→ **What you should do**:
The pictures stay out; all of the data is to be printed exactly.

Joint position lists
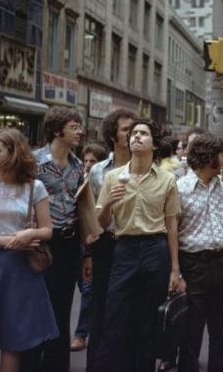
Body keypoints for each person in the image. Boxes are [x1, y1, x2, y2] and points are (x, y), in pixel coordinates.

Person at [94, 118, 182, 372]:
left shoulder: (167, 180)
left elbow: (172, 225)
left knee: (148, 320)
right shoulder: (113, 178)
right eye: (133, 133)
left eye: (143, 133)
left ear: (155, 145)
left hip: (156, 248)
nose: (136, 137)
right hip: (125, 249)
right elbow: (101, 223)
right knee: (116, 317)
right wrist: (108, 202)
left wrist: (175, 269)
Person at [0, 128, 58, 372]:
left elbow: (47, 230)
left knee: (13, 342)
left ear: (14, 151)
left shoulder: (35, 187)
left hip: (21, 269)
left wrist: (30, 233)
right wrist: (12, 240)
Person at [25, 106, 101, 372]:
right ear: (57, 131)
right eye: (73, 126)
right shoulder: (32, 162)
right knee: (36, 309)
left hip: (69, 244)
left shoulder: (78, 164)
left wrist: (88, 252)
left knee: (61, 308)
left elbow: (82, 209)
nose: (80, 131)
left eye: (79, 126)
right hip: (41, 242)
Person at [175, 133, 223, 372]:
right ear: (209, 157)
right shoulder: (180, 188)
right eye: (222, 155)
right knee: (191, 329)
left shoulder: (222, 185)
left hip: (222, 262)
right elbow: (171, 231)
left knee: (221, 330)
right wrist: (176, 271)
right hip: (193, 263)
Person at [84, 108, 136, 368]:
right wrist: (89, 255)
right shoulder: (98, 172)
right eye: (126, 129)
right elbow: (91, 219)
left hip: (136, 246)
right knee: (101, 310)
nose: (132, 135)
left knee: (131, 313)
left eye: (135, 129)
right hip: (106, 245)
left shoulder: (149, 168)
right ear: (113, 135)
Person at [71, 142, 109, 353]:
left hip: (95, 241)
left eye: (92, 161)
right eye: (85, 160)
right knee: (84, 289)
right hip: (79, 241)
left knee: (88, 290)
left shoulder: (99, 179)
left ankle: (81, 334)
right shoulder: (80, 179)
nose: (87, 165)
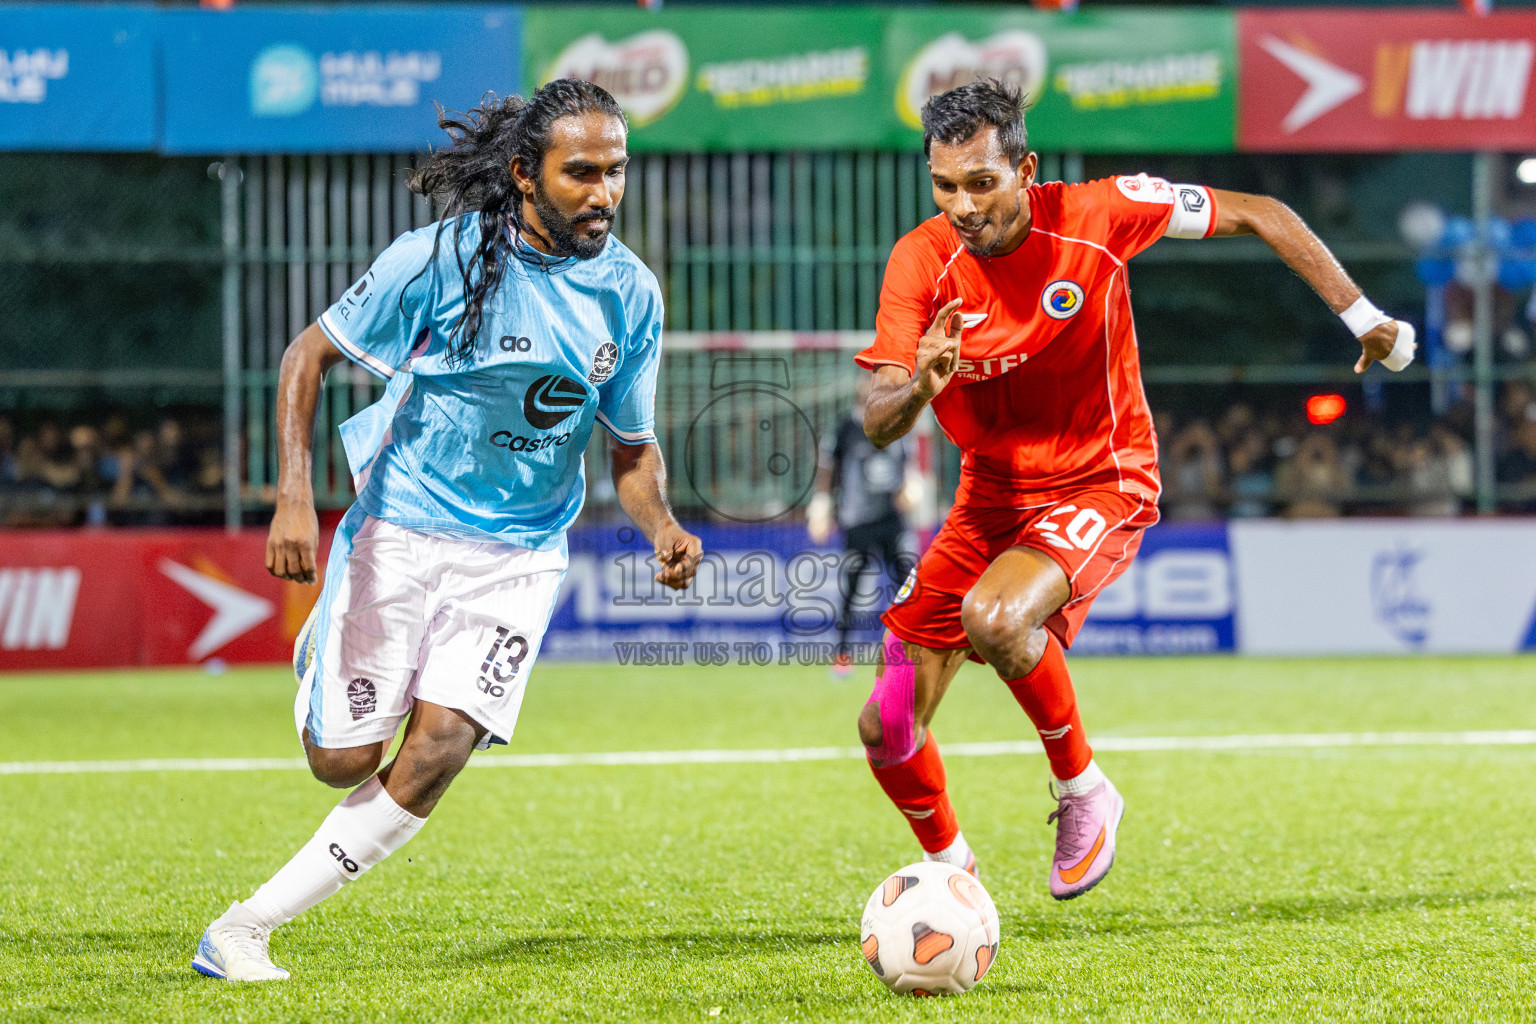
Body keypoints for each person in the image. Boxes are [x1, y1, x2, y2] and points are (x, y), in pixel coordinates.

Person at [192, 80, 702, 982]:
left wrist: (661, 523)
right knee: (342, 758)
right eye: (581, 173)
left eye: (616, 171)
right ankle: (325, 653)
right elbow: (307, 355)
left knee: (439, 749)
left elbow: (630, 446)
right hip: (401, 527)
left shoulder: (631, 292)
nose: (605, 193)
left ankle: (244, 928)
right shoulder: (439, 258)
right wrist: (295, 495)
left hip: (521, 555)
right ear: (525, 174)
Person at [854, 80, 1413, 898]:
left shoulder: (1100, 213)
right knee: (887, 725)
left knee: (997, 617)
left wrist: (1363, 316)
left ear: (1026, 171)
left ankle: (1083, 787)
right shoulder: (920, 261)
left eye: (981, 183)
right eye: (945, 186)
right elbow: (878, 417)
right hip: (989, 499)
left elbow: (1261, 212)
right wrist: (918, 388)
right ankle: (952, 878)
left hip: (1100, 478)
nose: (963, 206)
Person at [807, 373, 917, 677]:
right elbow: (827, 468)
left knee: (906, 585)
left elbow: (905, 464)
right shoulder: (845, 428)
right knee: (852, 588)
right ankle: (842, 654)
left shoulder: (897, 426)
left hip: (891, 518)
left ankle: (914, 648)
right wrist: (821, 504)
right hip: (857, 521)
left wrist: (911, 485)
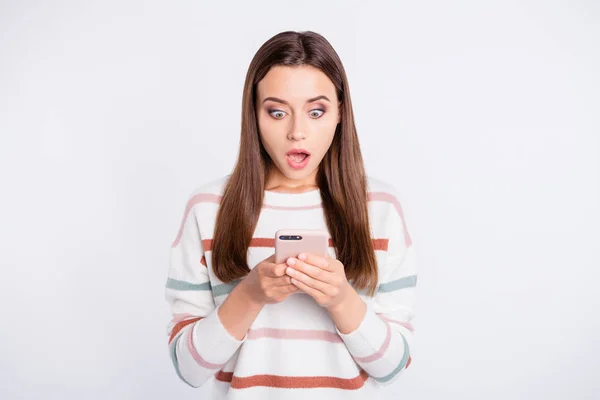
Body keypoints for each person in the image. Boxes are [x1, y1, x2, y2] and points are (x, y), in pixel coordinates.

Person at [164, 30, 418, 399]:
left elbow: (393, 367)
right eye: (277, 112)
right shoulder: (209, 208)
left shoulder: (379, 208)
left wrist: (340, 299)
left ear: (340, 113)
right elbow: (188, 369)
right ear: (254, 113)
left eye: (316, 111)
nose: (297, 132)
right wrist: (249, 294)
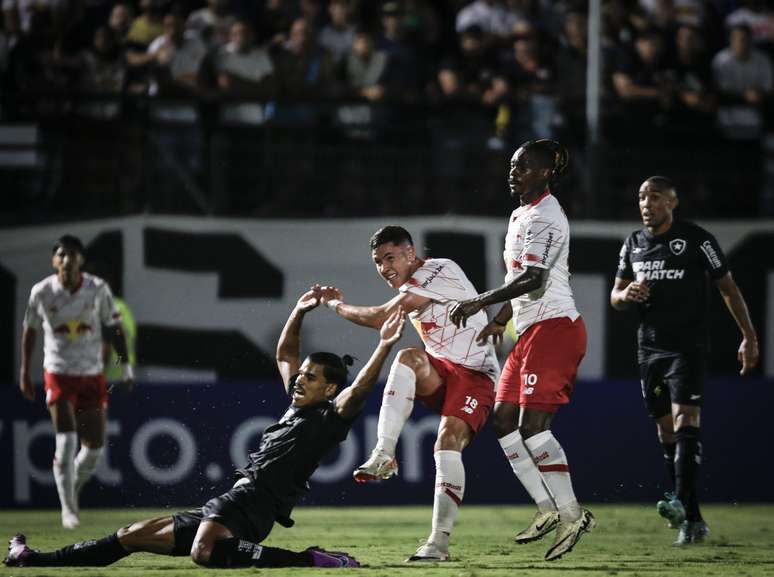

→ **Response area**:
Body keypoints for each person in the image. Boxes are [x1, y1, x2, y2] and points are (x, y), in pixel coordinates.

Person at [94, 118, 182, 372]:
left shoulder: (167, 180)
left elbow: (172, 225)
left knee: (148, 320)
right shoulder: (113, 178)
right eye: (133, 133)
left eye: (143, 133)
left ear: (155, 145)
left hip: (156, 248)
nose: (136, 137)
right hip: (125, 249)
right elbow: (101, 223)
right knee: (116, 317)
right wrist: (108, 202)
left wrist: (175, 269)
Person at [0, 128, 58, 372]:
left elbow: (47, 230)
left knee: (13, 342)
left ear: (14, 151)
left shoulder: (35, 187)
left hip: (21, 269)
left wrist: (30, 233)
right wrist: (12, 240)
Person at [25, 106, 101, 372]:
right ear: (57, 131)
right eye: (73, 126)
right shoulder: (32, 162)
right knee: (36, 309)
left hip: (69, 244)
left shoulder: (78, 164)
left wrist: (88, 252)
left knee: (61, 308)
left elbow: (82, 209)
nose: (80, 131)
left eye: (79, 126)
right hip: (41, 242)
Person at [175, 133, 223, 372]:
right ear: (209, 157)
right shoulder: (180, 188)
right eye: (222, 155)
right knee: (191, 329)
left shoulder: (222, 185)
left hip: (222, 262)
right elbow: (171, 231)
left knee: (221, 330)
right wrist: (176, 271)
right hip: (193, 263)
Person at [84, 108, 136, 368]:
right wrist: (89, 255)
right shoulder: (98, 172)
right eye: (126, 129)
right elbow: (91, 219)
left hip: (136, 246)
right knee: (101, 310)
nose: (132, 135)
left knee: (131, 313)
left eye: (135, 129)
right hip: (106, 245)
left shoulder: (149, 168)
right ear: (113, 135)
Person at [71, 142, 109, 353]:
left hip: (95, 241)
left eye: (92, 161)
right eye: (85, 160)
right knee: (84, 289)
right hip: (79, 241)
left knee: (88, 290)
left shoulder: (99, 179)
left ankle: (81, 334)
right shoulder: (80, 179)
nose: (87, 165)
Body keypoints for each person in the image. Boxes are [x1, y1, x2, y2] and points are (x, y), in pixel coordinates.

Person at [192, 80, 702, 982]:
left wrist: (661, 523)
right knee: (342, 758)
right eye: (581, 173)
left eye: (616, 171)
right ankle: (325, 653)
right elbow: (307, 355)
left knee: (439, 749)
left elbow: (630, 446)
right hip: (401, 527)
left shoulder: (631, 292)
nose: (605, 193)
left ankle: (244, 928)
right shoulder: (439, 258)
right wrist: (295, 495)
left hip: (521, 555)
right ear: (525, 174)
Person at [854, 80, 1413, 898]:
left shoulder: (1100, 213)
right knee: (887, 725)
left knee: (997, 617)
left wrist: (1363, 316)
left ear: (1026, 171)
left ankle: (1083, 787)
right shoulder: (920, 261)
left eye: (981, 183)
right eye: (945, 186)
right elbow: (878, 417)
right hip: (989, 499)
left elbow: (1261, 212)
right wrist: (918, 388)
right ankle: (952, 878)
left hip: (1100, 478)
nose: (963, 206)
Person at [807, 373, 917, 677]:
right elbow: (827, 468)
left knee: (906, 585)
left elbow: (905, 464)
right shoulder: (845, 428)
right knee: (852, 588)
right ankle: (842, 654)
left shoulder: (897, 426)
left hip: (891, 518)
left ankle: (914, 648)
right wrist: (821, 504)
right hip: (857, 521)
left wrist: (911, 485)
Body keypoints for each person in the image. Boxes are [x1, y1, x2, y2] and points are (x, y), in pixel coordinates.

Person at [164, 30, 418, 399]:
left elbow: (393, 367)
right eye: (277, 112)
right shoulder: (209, 208)
left shoulder: (379, 208)
left wrist: (340, 299)
left ear: (340, 113)
right elbow: (188, 369)
right ear: (254, 113)
left eye: (316, 111)
nose: (297, 132)
right wrist: (249, 294)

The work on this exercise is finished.